Kaffee/Kippen

Ungelenk ausgedrückte Zigaretten im Satz viel zu starken Kaffees… gibt es ein erbärmlicheres Bild? Nicht etwa um der Lungen oder Lebern Willen, nein. Weil sie daran erinnerten, was gewesen war.

Am Rand der Tasse vermischte sich das Rot sorgsam aufgetragenen Lippenstifts mit dem warmen Braun von Kaffe. Gemeinsam erzählten sie von Schein und Sein.

Träume zerbrochen, Kaffee erkaltet. Schmeckte er nun bitter von Realität.
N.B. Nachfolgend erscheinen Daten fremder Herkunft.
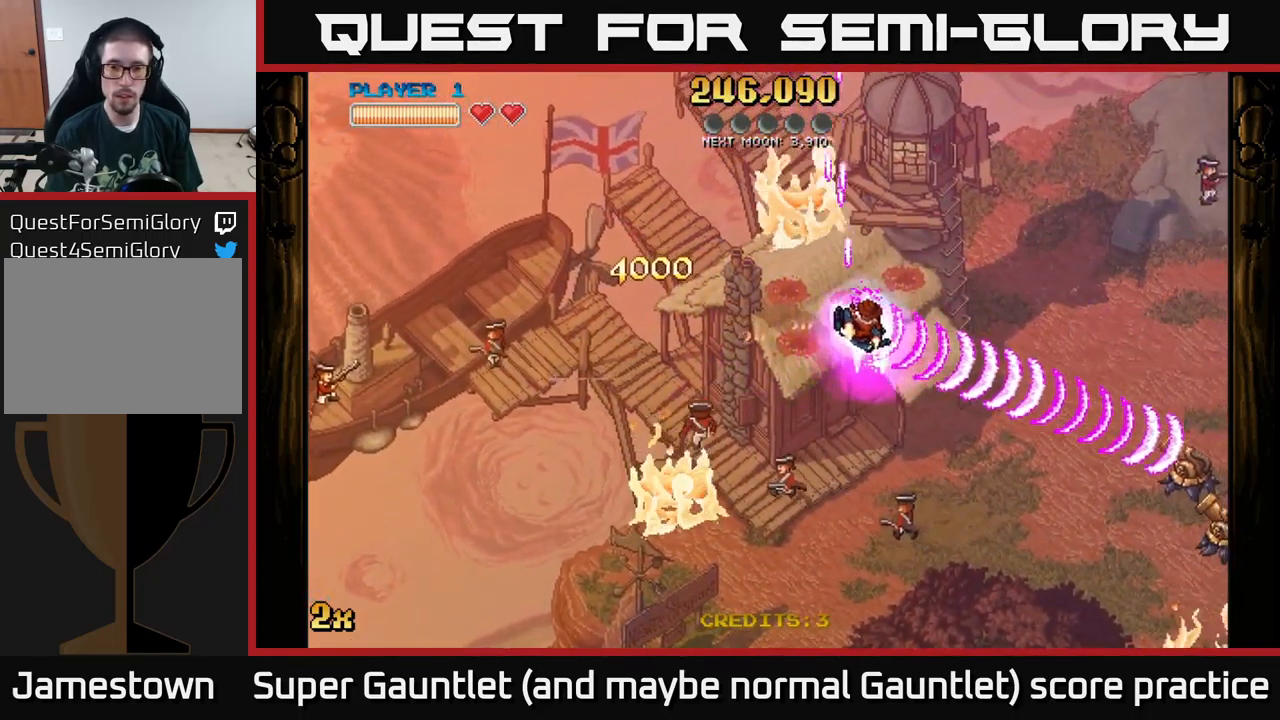
{"buttons": ["A", "X"], "left_stick": "down-right", "right_stick": "center", "events": [[401, "X", "down"], [401, "left_stick", "down-right"]]}
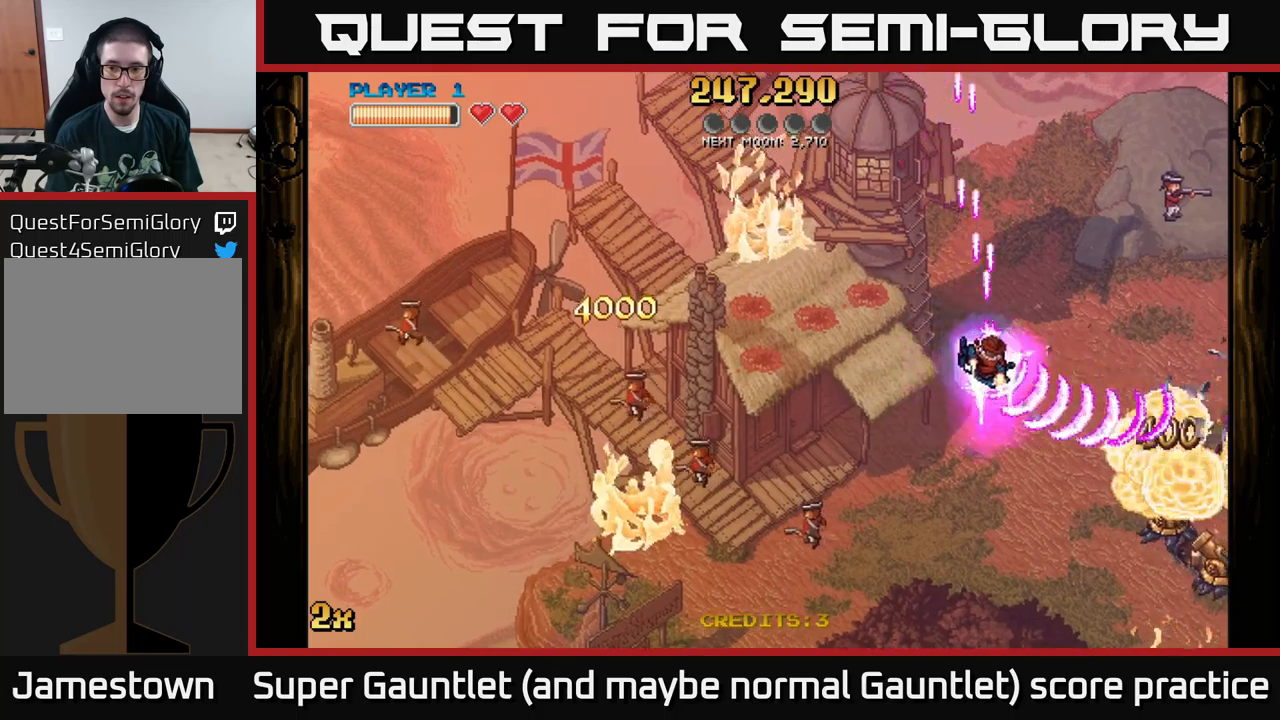
{"buttons": ["A"], "left_stick": "down-right", "right_stick": "center", "events": [[150, "X", "up"]]}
Einst hatte sie dieser Duft an Herbstnachmittage erinnert, an Zeiten, als er noch für Wärme und Geborgenheit gestanden hatte.
Eine Erinnerung bahnte sich ihren Weg an die Oberfläche und erzählte von Sonnenstrahlen, die durch das Astwerk des knorrigen Baums funkelten, als wollten sie sie am Kinn kitzeln. Sie kletterte, so hoch sie klettern konnte, weil sie wusste, sie vertraute, das Geäst würde sie tragen.

Nun hing kalter Rauch wie Nebel über ihr und erstickte jede einzelne Zelle ihres Seins. Es sollte genügen, zitternde Hände mit Nikotin zur Ruhe zu bringen und auch wenn sich die Ringe mit jeder Tasse tiefer unter die Augen zu graben schienen, waren sie es doch Wert, um eine Stunde oder zwei damit zu erkaufen.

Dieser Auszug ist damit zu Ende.